- _What to do_:
Here the job is to print all of the entries below verbatim and leave out any picture.

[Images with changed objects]

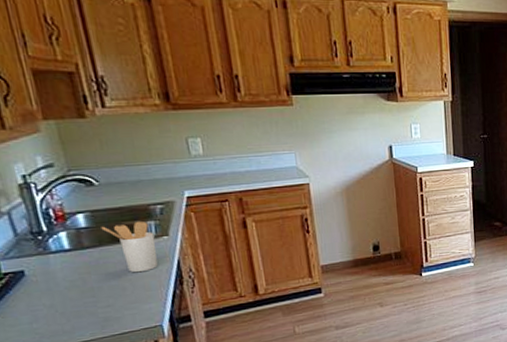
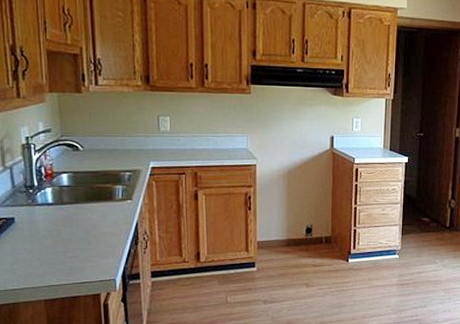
utensil holder: present [101,221,158,273] -> none [79,184,121,230]

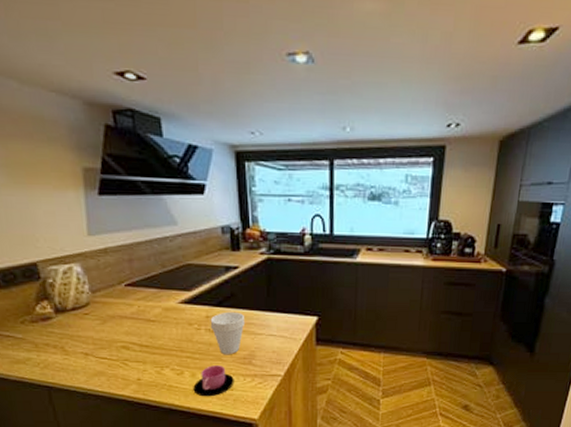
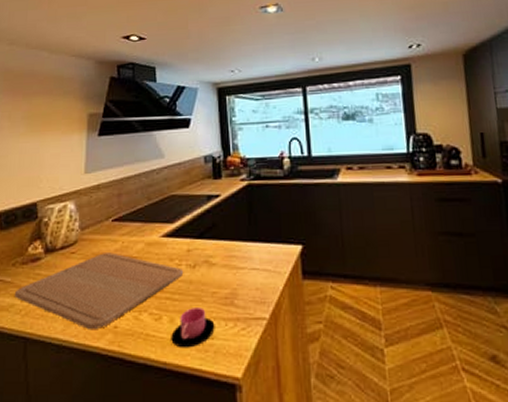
chopping board: none [28,315,203,382] -> present [14,253,184,330]
cup: present [210,311,246,354] -> none [191,243,227,293]

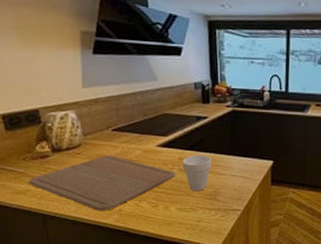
cup: present [171,308,215,348] -> none [166,200,201,227]
cup: none [191,243,227,293] -> present [182,154,212,191]

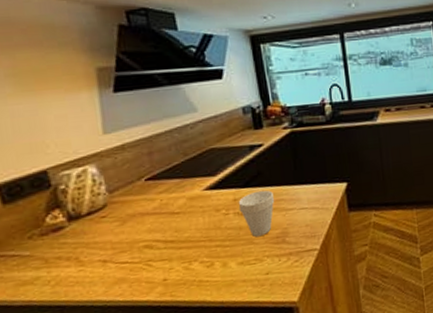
chopping board: present [28,155,176,212] -> none [37,211,232,287]

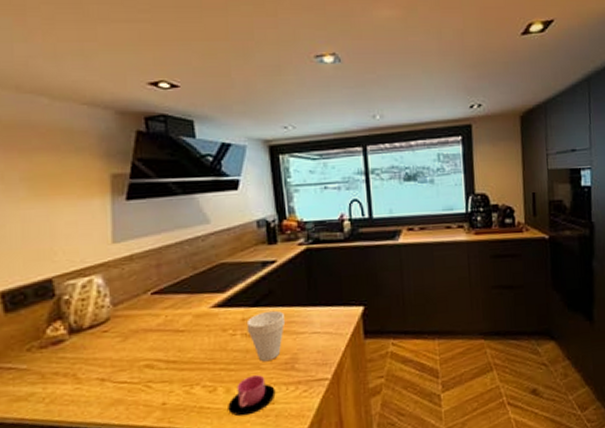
cup: none [225,249,269,287] -> present [228,375,276,417]

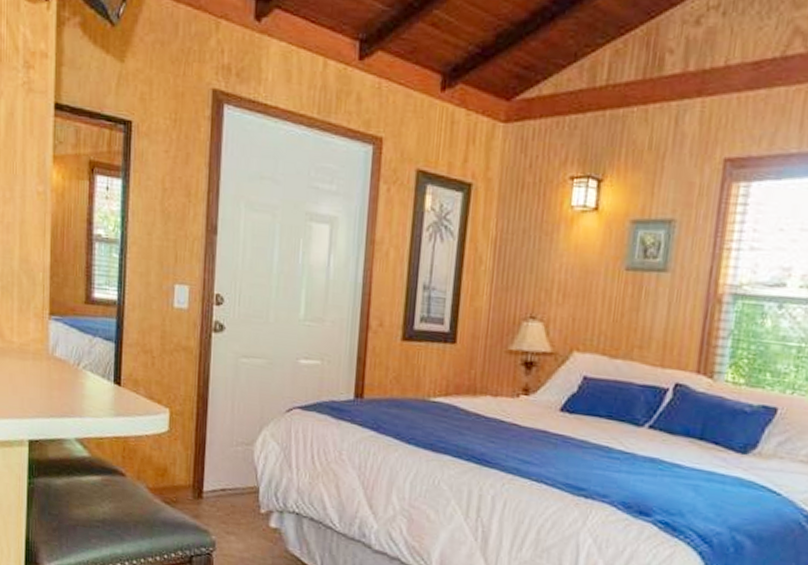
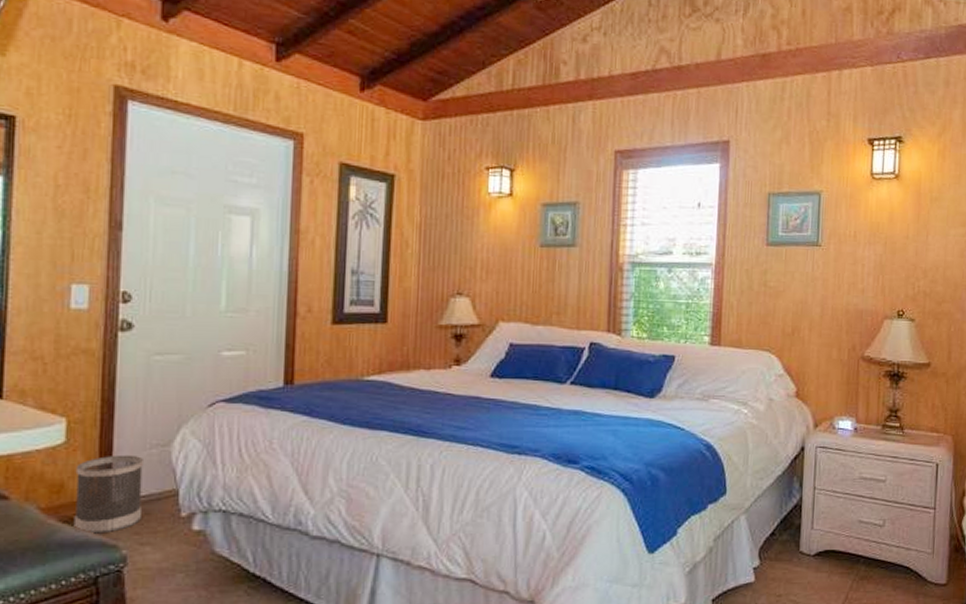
wastebasket: none [174,448,230,519] -> present [73,455,143,534]

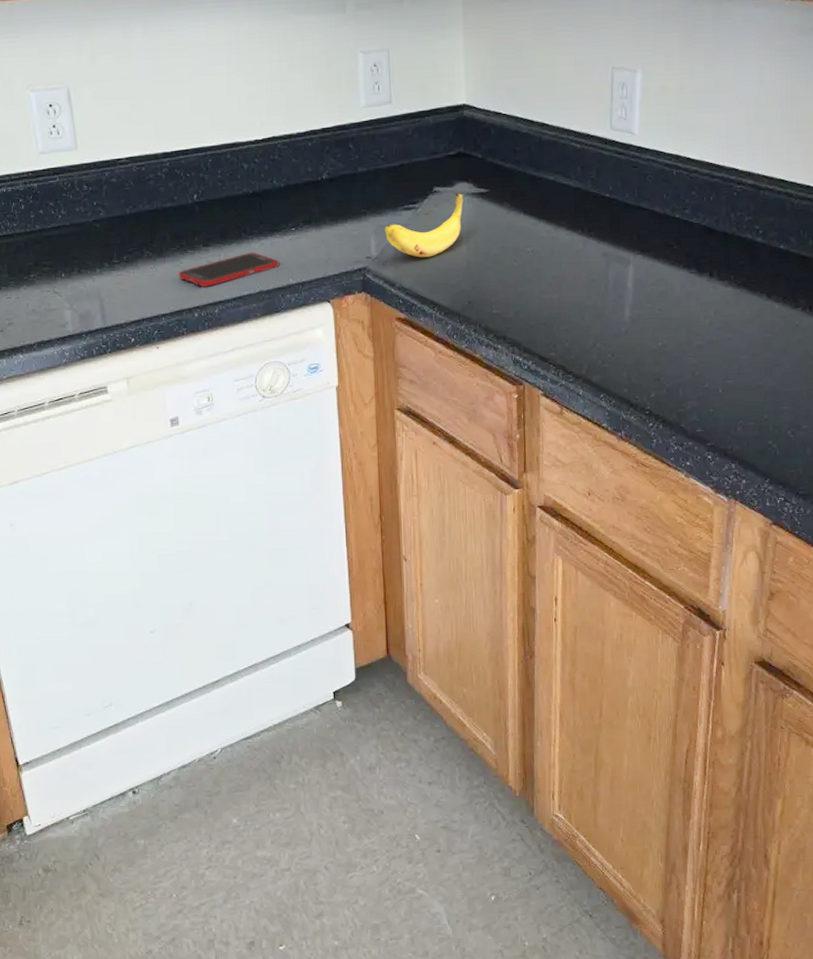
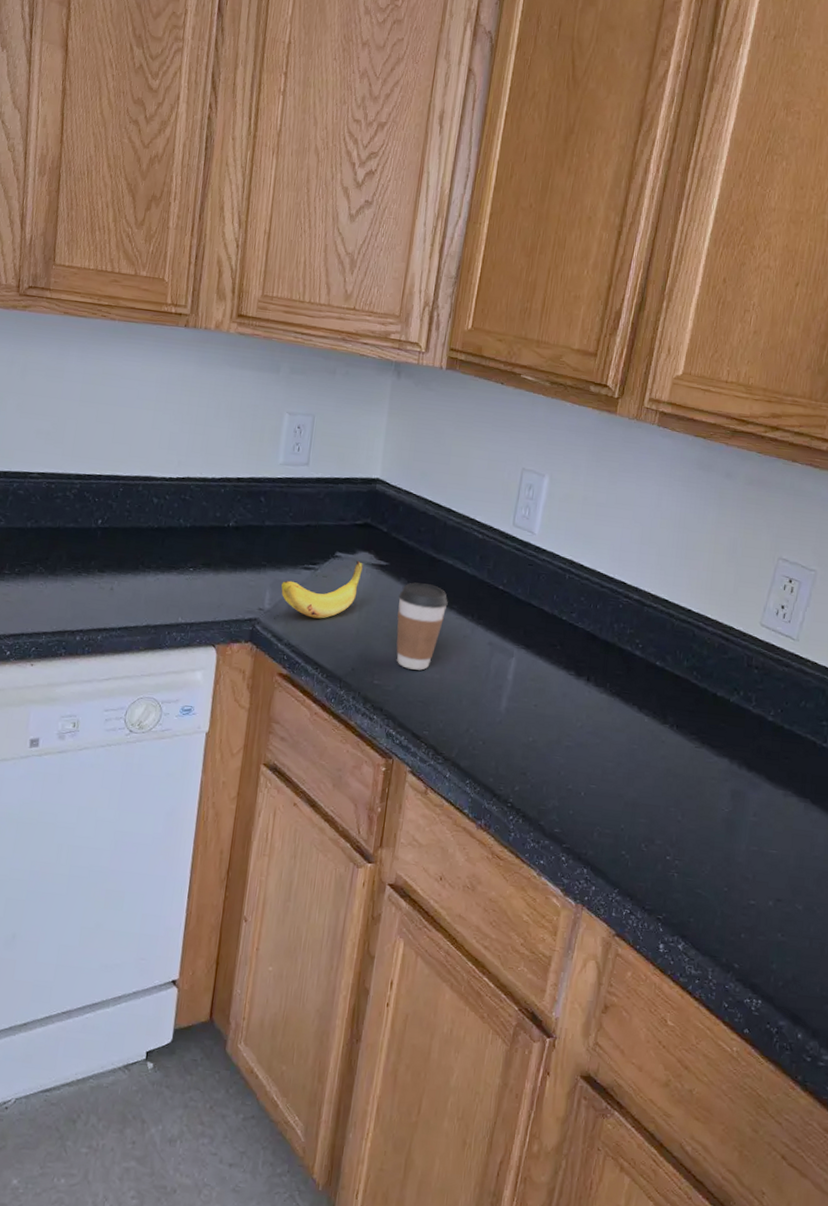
cell phone: present [178,253,280,287] -> none [67,585,172,613]
coffee cup: none [504,204,555,293] -> present [396,582,448,671]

- _Output below_:
utensil holder: present [101,221,158,273] -> none [79,184,121,230]

chopping board: none [28,315,203,382] -> present [14,253,184,330]
cup: present [210,311,246,354] -> none [191,243,227,293]

cup: present [171,308,215,348] -> none [166,200,201,227]
cup: none [191,243,227,293] -> present [182,154,212,191]

chopping board: present [28,155,176,212] -> none [37,211,232,287]

cup: none [225,249,269,287] -> present [228,375,276,417]

wastebasket: none [174,448,230,519] -> present [73,455,143,534]

cell phone: present [178,253,280,287] -> none [67,585,172,613]
coffee cup: none [504,204,555,293] -> present [396,582,448,671]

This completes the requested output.